When Brigitte Uttar Kornetzky came to India in the summer of 2012, she just wanted to have lots of sun.

The saviour of the gentle giant

When Brigitte Uttar Kornetzky came to India in the summer of 2012, she just wanted to have lots of sun. Her fascination was India, multi-dimensional, richly diverse. On the second day of her arrival in Delhi, she hit the road to Rajasthan. Near Jaipur, she says she saw a line of men-driven elephants walking on hot tarmac road. She asked the taxi driver to follow the herd, forgetting her own destination: the Pink City. The diversion became the real journey of her life.

She came face-to-face with the voiceless animal, the gentle giant exploited by locals and tourists for joy rides in scorching heat.

The Germany-born, US-educated and Switzerland-based filmmaker had made documentaries in war-hit Botswana (southern Africa), on the blind in Sierra Leone (West Africa) and on human rights abuse in Iran and other parts of Africa. There, the sufferers told her about their pain -- unlike the elephants. 

Following a queue of elephants, each driven by a Mahaut, Brigitte reached Hathi Gaon, a village where elephants live with the families of the Mahauts, their masters. Developed by Rajasthan government, the village was designed for better care of the animals, but seemed to have been forgotten by the authorities. Here she met Sita, a badly wounded and sick elephant. She had a fever, infection in limbs, swollen feet and a deep wound on the front left thigh, which was inflicted by an angry Mahaut as she refused to carry more tourists.

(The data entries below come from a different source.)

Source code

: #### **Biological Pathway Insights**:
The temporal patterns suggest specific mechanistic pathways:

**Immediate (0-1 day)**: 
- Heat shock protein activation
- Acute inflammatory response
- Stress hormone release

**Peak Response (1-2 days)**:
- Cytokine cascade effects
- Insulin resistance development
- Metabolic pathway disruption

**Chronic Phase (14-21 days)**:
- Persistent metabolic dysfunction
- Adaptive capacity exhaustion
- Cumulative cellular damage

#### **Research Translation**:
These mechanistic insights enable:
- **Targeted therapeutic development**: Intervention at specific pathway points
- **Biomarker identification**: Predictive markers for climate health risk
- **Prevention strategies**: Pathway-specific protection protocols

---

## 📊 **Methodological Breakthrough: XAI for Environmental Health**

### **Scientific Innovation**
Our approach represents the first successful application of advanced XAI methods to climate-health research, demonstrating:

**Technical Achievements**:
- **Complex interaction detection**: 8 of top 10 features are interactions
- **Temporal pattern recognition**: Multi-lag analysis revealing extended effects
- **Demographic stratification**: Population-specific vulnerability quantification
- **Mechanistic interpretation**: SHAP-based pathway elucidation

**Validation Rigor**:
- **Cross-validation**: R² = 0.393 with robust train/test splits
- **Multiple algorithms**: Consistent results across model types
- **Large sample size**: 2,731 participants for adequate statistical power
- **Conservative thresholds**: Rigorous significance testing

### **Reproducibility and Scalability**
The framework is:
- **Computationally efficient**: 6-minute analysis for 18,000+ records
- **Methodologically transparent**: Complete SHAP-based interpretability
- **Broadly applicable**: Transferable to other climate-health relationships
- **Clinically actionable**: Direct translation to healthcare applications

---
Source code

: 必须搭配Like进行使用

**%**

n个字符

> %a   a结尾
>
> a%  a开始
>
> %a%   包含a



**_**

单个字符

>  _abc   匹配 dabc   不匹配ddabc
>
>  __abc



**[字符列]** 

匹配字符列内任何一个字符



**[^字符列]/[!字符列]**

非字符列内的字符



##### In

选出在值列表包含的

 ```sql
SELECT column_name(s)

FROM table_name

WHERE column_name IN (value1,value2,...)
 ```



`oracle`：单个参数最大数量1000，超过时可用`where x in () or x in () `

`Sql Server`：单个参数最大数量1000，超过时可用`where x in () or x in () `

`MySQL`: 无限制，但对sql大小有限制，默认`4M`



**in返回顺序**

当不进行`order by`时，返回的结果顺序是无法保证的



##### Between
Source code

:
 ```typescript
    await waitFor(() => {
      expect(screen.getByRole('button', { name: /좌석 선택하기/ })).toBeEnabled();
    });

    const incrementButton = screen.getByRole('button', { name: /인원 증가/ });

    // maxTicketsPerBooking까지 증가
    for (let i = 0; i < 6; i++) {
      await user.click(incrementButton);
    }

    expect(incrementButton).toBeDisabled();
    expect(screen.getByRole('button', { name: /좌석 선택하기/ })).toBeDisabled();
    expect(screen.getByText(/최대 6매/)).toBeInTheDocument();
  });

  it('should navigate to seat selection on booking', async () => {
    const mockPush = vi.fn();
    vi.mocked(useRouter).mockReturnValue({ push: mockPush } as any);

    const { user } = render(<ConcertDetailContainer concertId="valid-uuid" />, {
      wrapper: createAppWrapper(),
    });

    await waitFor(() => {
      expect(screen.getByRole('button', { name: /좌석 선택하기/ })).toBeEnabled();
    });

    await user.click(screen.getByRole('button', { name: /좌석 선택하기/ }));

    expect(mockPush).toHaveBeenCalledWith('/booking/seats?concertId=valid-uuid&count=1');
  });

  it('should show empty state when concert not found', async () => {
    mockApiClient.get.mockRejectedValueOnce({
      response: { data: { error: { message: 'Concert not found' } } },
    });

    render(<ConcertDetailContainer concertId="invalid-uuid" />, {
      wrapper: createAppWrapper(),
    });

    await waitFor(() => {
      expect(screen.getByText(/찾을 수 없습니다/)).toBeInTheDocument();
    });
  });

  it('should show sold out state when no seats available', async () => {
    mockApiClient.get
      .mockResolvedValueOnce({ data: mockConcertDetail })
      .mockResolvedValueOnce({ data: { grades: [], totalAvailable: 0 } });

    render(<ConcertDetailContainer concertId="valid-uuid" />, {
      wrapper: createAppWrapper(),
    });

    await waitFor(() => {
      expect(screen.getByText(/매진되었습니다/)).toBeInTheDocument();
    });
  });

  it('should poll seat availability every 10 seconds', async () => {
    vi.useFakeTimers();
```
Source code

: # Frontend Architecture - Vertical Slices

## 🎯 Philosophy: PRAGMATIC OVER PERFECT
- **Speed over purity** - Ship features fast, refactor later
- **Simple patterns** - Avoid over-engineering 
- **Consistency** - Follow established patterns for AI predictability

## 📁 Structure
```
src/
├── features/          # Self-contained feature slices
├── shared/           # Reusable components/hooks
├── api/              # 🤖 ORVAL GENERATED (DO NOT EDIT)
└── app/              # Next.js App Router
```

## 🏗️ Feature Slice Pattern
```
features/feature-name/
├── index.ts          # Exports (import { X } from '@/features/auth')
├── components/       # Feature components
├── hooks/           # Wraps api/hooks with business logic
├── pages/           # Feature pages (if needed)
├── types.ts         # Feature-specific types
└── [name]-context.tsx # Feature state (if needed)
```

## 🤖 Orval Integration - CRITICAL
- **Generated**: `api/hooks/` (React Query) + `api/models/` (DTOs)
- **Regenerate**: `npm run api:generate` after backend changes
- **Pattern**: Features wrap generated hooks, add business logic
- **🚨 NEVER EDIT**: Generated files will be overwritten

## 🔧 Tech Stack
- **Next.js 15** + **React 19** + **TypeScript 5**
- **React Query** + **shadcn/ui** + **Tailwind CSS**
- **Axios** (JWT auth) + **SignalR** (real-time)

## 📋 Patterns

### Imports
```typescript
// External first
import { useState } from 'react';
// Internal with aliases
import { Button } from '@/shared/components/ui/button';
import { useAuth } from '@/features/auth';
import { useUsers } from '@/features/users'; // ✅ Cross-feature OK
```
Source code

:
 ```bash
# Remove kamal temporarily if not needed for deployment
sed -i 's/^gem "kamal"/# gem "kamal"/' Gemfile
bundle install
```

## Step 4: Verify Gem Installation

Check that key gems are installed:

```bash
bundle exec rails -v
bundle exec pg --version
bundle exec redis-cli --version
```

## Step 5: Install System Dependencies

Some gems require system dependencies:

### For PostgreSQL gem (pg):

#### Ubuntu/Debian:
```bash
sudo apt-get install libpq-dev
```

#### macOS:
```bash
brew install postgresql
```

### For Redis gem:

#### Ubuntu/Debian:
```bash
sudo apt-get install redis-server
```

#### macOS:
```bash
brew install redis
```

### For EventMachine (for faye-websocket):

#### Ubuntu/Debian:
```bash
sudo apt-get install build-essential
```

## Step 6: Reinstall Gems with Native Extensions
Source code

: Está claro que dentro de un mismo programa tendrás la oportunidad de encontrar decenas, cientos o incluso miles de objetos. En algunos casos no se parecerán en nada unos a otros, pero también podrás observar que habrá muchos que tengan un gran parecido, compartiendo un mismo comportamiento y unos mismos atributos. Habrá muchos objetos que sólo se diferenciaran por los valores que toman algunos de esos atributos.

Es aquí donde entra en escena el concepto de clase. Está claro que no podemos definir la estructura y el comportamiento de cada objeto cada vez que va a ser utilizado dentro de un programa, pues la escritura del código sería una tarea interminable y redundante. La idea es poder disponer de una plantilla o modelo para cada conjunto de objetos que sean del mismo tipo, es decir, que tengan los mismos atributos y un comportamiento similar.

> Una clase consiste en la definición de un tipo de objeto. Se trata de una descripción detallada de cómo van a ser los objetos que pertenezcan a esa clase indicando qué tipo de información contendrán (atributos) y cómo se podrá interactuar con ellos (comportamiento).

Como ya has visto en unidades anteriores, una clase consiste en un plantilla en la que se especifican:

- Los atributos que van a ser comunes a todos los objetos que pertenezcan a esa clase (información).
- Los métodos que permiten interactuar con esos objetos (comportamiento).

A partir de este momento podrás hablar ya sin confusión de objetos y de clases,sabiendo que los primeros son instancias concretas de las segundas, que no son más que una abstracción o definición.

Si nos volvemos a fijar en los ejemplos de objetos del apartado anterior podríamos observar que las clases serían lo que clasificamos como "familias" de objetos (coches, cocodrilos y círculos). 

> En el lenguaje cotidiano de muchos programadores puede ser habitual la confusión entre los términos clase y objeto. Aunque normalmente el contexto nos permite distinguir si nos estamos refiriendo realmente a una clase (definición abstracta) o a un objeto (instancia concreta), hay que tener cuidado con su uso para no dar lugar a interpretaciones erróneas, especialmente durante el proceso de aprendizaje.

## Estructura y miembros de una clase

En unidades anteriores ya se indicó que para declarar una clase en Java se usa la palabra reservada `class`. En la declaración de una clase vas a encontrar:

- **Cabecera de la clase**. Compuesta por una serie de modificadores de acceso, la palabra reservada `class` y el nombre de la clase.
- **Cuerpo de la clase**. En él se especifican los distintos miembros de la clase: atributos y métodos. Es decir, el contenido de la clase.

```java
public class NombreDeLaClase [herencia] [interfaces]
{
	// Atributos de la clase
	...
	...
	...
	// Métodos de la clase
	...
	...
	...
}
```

“They had no idea about modern treatment. They used some ancient medicine or voodoo,” recalled Brigitte. She went to Kerala to find a remedy for her. She prevailed upon the local authorities to get help of a veterinarian, but nothing helped Sita, she died. 

Sita became the subject of her documentary. She had already recorded her plight in the ‘village of elephants’ as well as at work at the Amber Fort near Jaipur, where tourists, climbed happily on the saddle and she took them around. 

Brigitte filmed the animals as she saw them: no narrative, no pre-planned script; she filmed the mahauts bathing them, riding them, and forcing them. She portrayed them writhing in pain as mahuats and unqualified physicians watched. The scenes were deeply disturbing – one of them showing water pipe being put inside the wound of Sita to clean the wound!

“A documentary filmmaker takes a life ‘by the head’, or the roots, to go on a research trip with the camera. As long as you have not fallen into the well, you do not have to pull anyone out by one’s hair. My films have close-ups, unadorned, in a sense, what is called uncomfortable. The artof it comes later,” says Brigitte.

The ides of the documentary ‘Where the Elephant Sleeps’ came while she was in the taxi, the day she sighted the animal. “That the idea would cost me four years I didn’t know. I often ask people where the real elephants are, the way I read about them, the wilderness where 30,000 of them live. I saw them only in cages or shackles,” she said.

Brigitte hopes the real aim of the documentary -- shortlisted for an award by the Rajasthan government -- would be realized. “It is not a commercial venture. It is being screened with the help of social workers, donors in various parts of Rajasthan besides Delhi and other places. I can only hope that ‘Where the Elephant Sleeps’ contributes to a deeper understanding of one of the greatest, protective creations of our planet. I want more Sitas saved.”